[Provided records Boundary: Start]

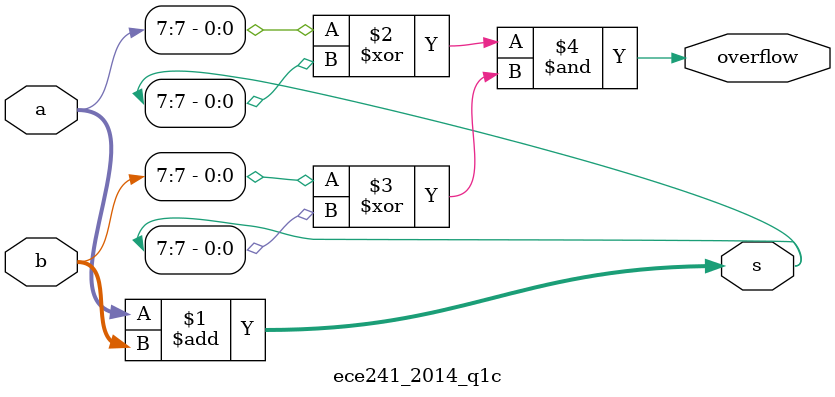
<source format=v>
module ece241_2014_q1c (
	input [7:0] a,
   input [7:0] b,
   output [7:0] s,
   output overflow
); 
	// compute the sum of two 8bit 2's complements numbers
	// detect if overflow has occurred
   assign s = a + b;
   assign overflow = (a[7] ^ s[7]) & (b[7] ^ s[7]);
    
endmodule

</source>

[Provided records Boundary: End]

* [Assignment]
How many lines of the records contain "overflow"? Answer with the number only.

* [Answer space]
3